I began to understand why Mr Kosinsky wore weird socks. Choosing what to put on his feet every morning was probably the most thrilling part of his day.
“By the way,” said the crackly voice of Mr Kidd over the walkie-talkie, “Charlie Brooks came to see me at lunch today. You probably saw his bandages.”
There were murmurs around the room.
“Hey, they’re talking about you,” I hissed at Charlie.
“Shhhh!” he hissed back.
“Apparently,” continued Mr Kidd, “he was attacked by the neighbour’s dog. Bit of a vicious brute, it seems. The poor boy very nearly lost his fingers. His parents had to rush him to hospital.”
“You what?” I spluttered at Charlie.
Charlie looked very smug indeed.
“So, go easy on him over the next few days,” said Mr Kidd. “He sounded pretty shaken by the whole affair.”
Grunts of agreement came out of the little black speaker.
I glanced over at Charlie. “Now that was clever.”
Charlie just smiled at me and said, “Well, it looks like you’re in the clear too.”
“Maybe not,” I said.
“Which is more important?” said Charlie. “You geting expelled, or the staff toilet not flushing properly? If you were going to be expelled, I think they’d have mentioned it.”
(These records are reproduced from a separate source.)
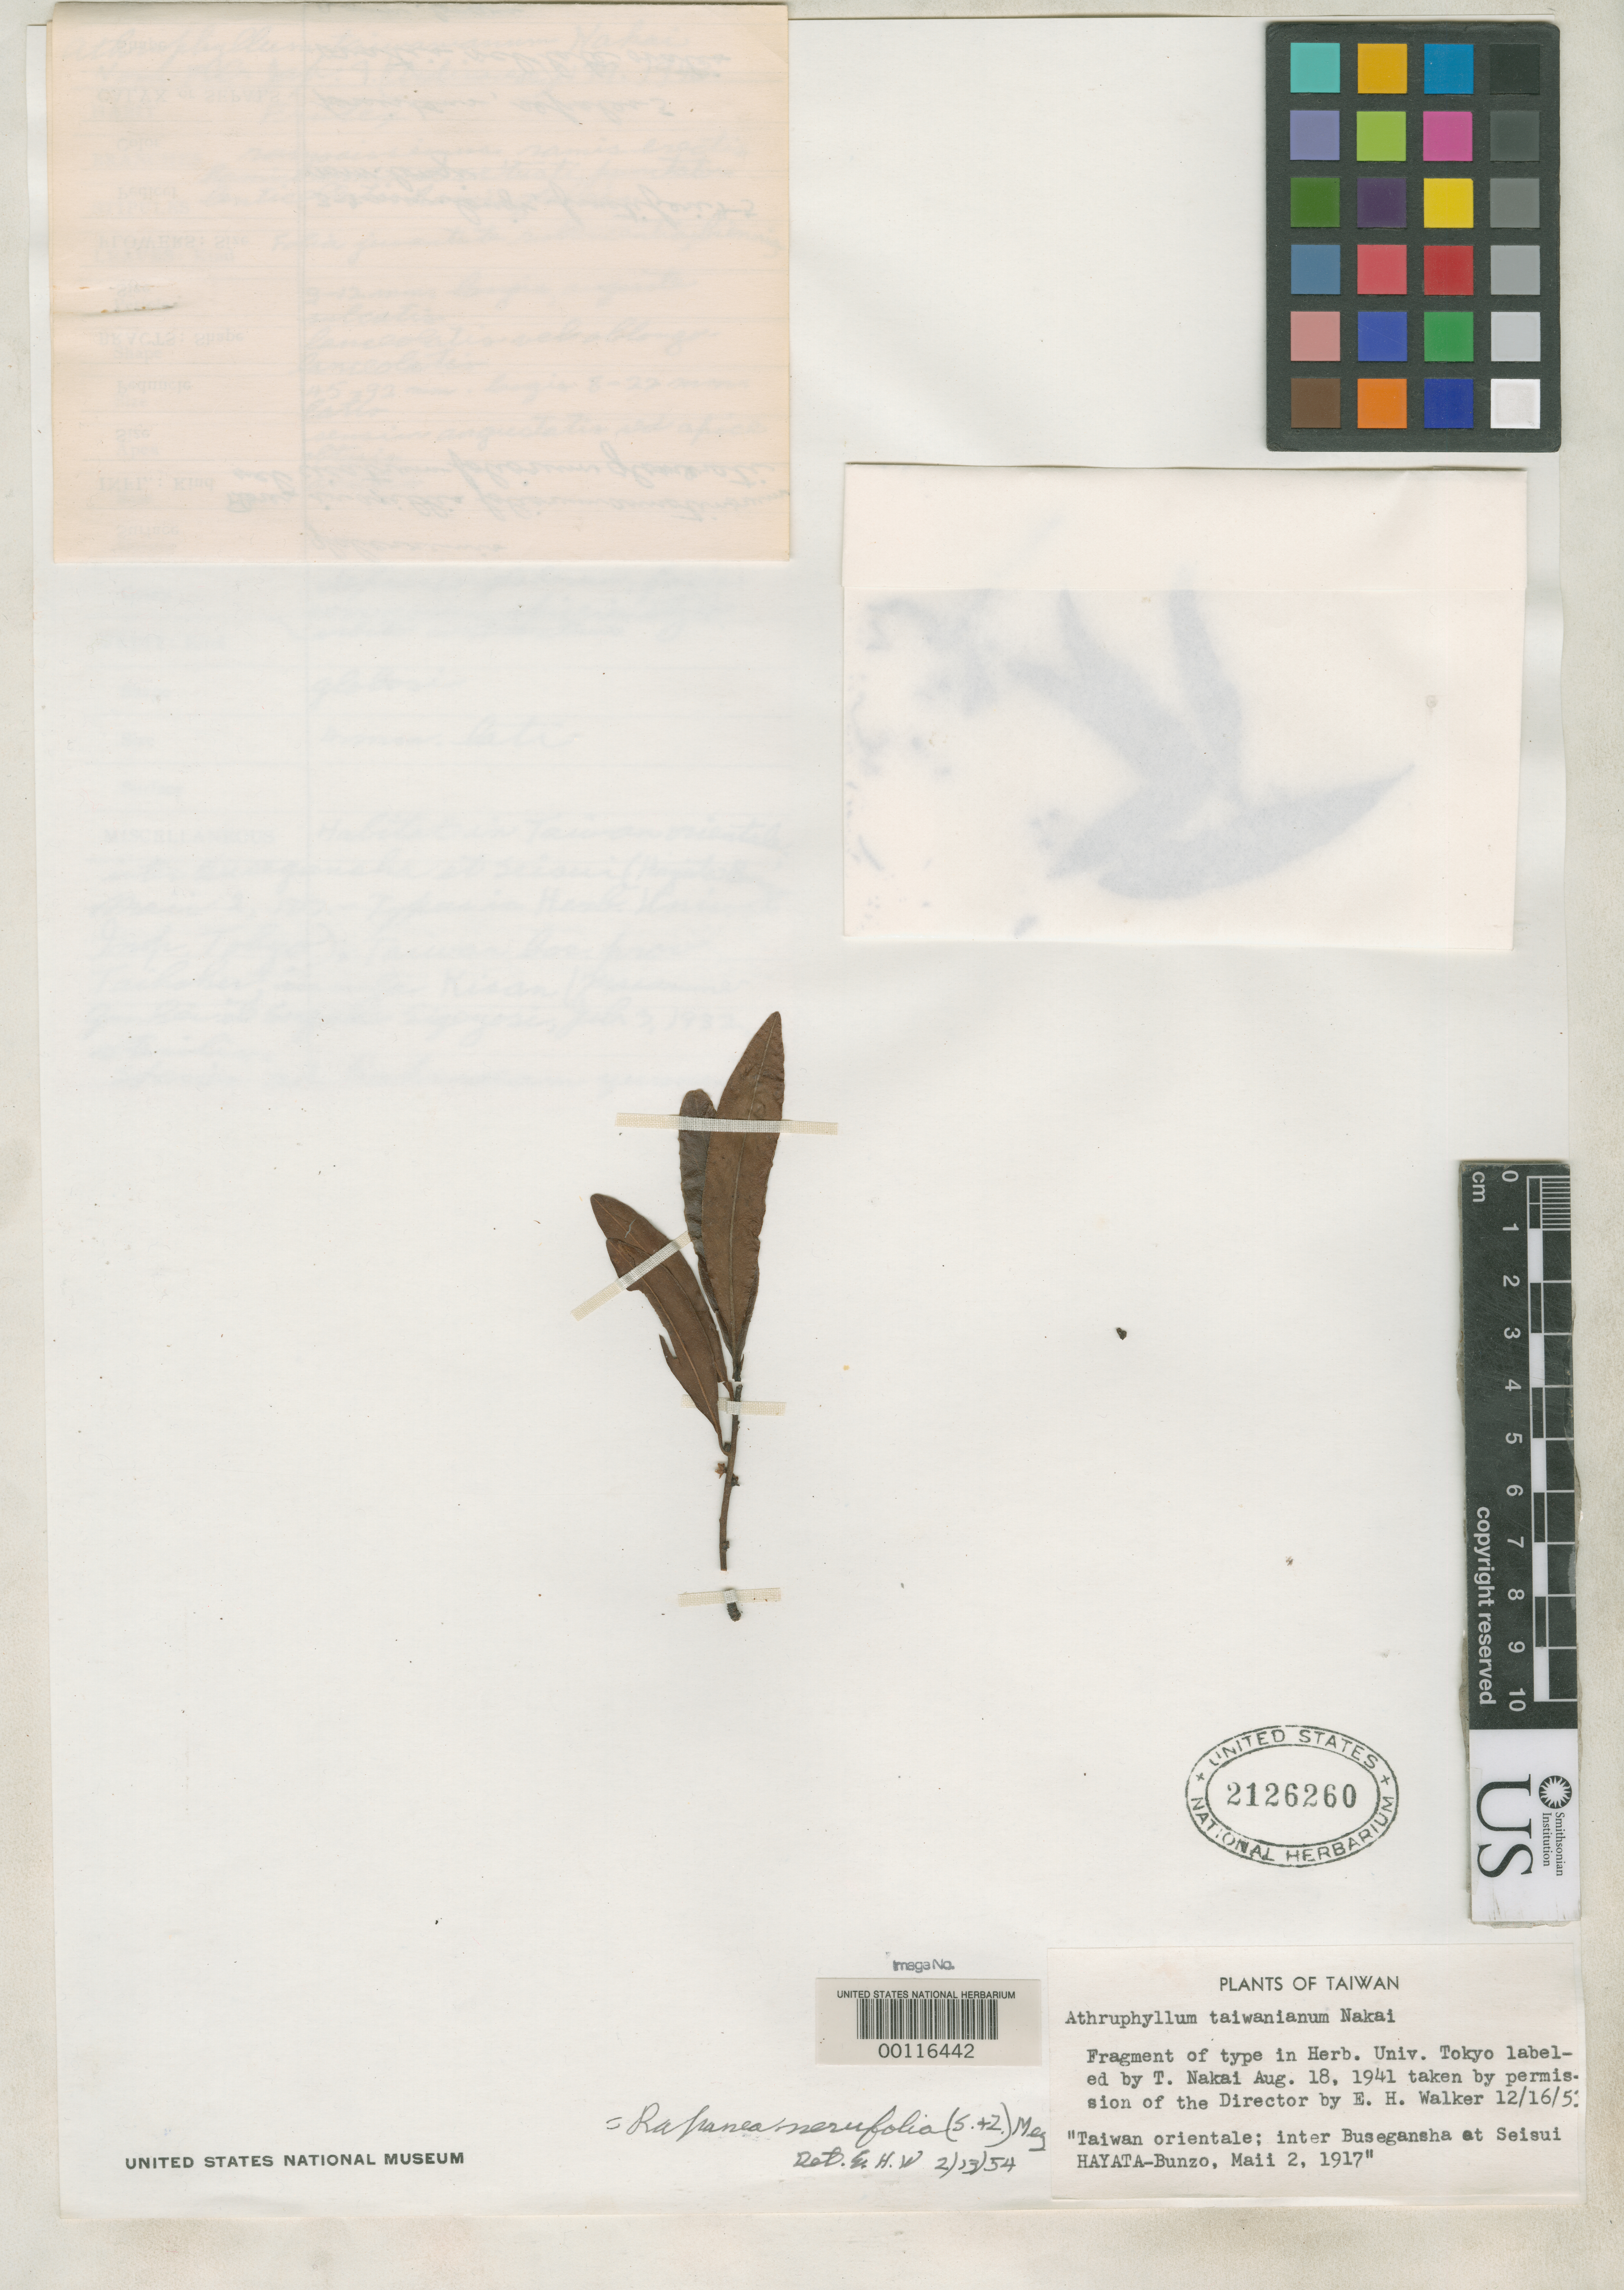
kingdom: Plantae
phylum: Tracheophyta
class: Magnoliopsida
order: Ericales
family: Primulaceae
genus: Athruphyllum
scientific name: Athruphyllum taiwanianum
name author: Nakai in Nakai & Honda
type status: Type Material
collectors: B. Hayata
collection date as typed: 02 May 1917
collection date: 1917-05-02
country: Taiwan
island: Taiwan [Formosa]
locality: Between Busegansha and Seisui.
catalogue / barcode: US 2126260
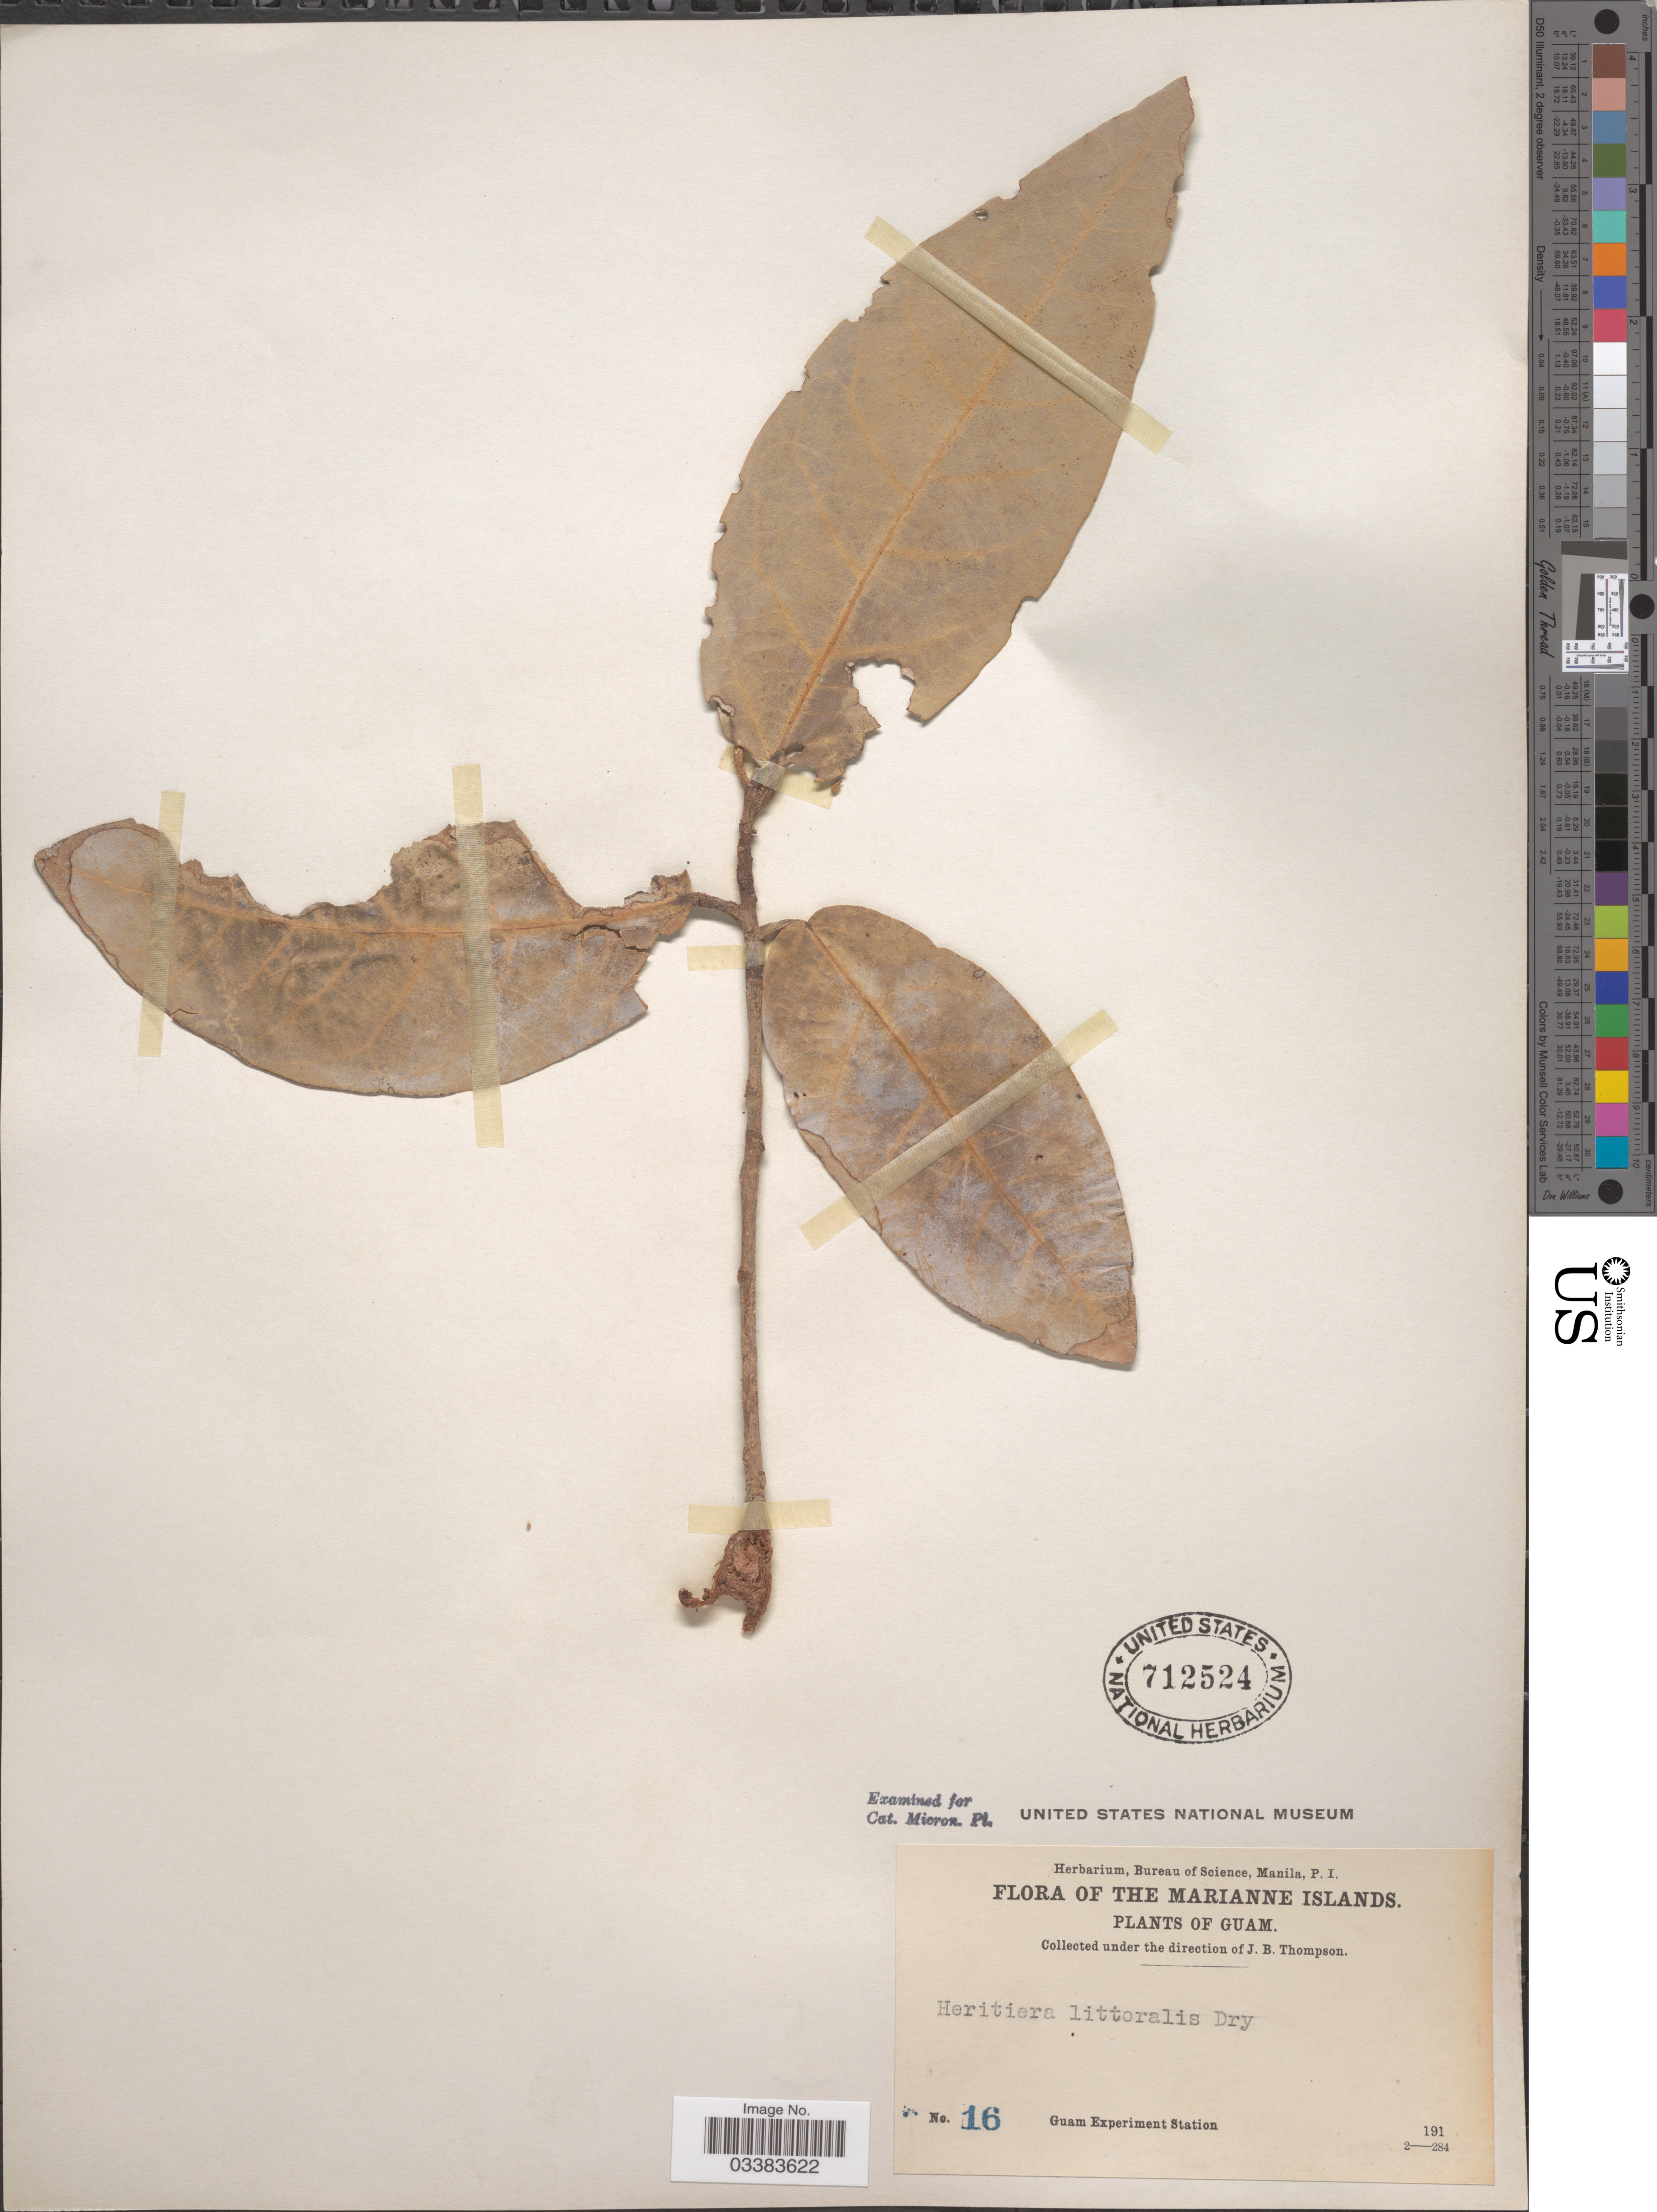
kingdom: Plantae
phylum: Tracheophyta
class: Magnoliopsida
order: Malvales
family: Malvaceae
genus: Heritiera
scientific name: Heritiera littoralis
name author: Aiton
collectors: Guam Exp. Sta.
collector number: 16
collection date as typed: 191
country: Guam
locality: The Marianne Islands.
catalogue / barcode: US 712524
“You’re probably right,” I agreed.
“So,” said Charlie, “when do we put the mayonnaise in Becky’s helmet?”
“Now that I think about it, I’m not sure that’s a terribly good plan.” I stood up. “I don’t want to wind Craterface up even more.”
In the staff room teachers were scraping their chairs back from the table, filling their briefcases and heading home.
“Give them five minutes to get away,” said Charlie, stretching his legs and yawning. “Then the coast’ll be clear and we can split.”
It was at this point that something very odd happened. I’d picked up the walkie-talkie and was about to turn the thing off when it said, “Bretnick,” in a woman’s voice.
I shook it, thinking one of the wires had come loose.
“Toller bandol venting,” said a man’s voice.
“Charlie,” I whispered. “Listen to this.”
He walked over and crouched down in time to hear the woman’s voice say, “Loy. Loy garting dendle. Nets?”
Our jaws dropped and our eyes widened.
“Zorner.”
“Zorner ment. Cruss mo plug.”
“Bo. Bo. Tractor bonting dross.”
“Are you hearing what I’m hearing?” asked Charlie.
“I am. But who is it?”
Charlie listened carefully. “That’s Mrs Pearce.”
“Wendo bill. Slap freedo gandy hump,” said Mrs Pearce.
“God, you’re right. But who’s the other one?” I turned the volume up and concentrated.
“Zecky?” said the man’s voice. “Spleeno ken mondermill.”
“It’s Mr Kidd,” I said.
“I think my head is about to explode,” said Charlie.
“Wait…” I fiddled with every knob on the walkie-talkie. I took the batteries out and put them in again. There was no getting away from it. Our art teacher and our history teacher were standing in the empty staff room saying “Tractor bonting dross,” and “Slap freedo gandy hump,” to each other like it was the most natural thing in the world.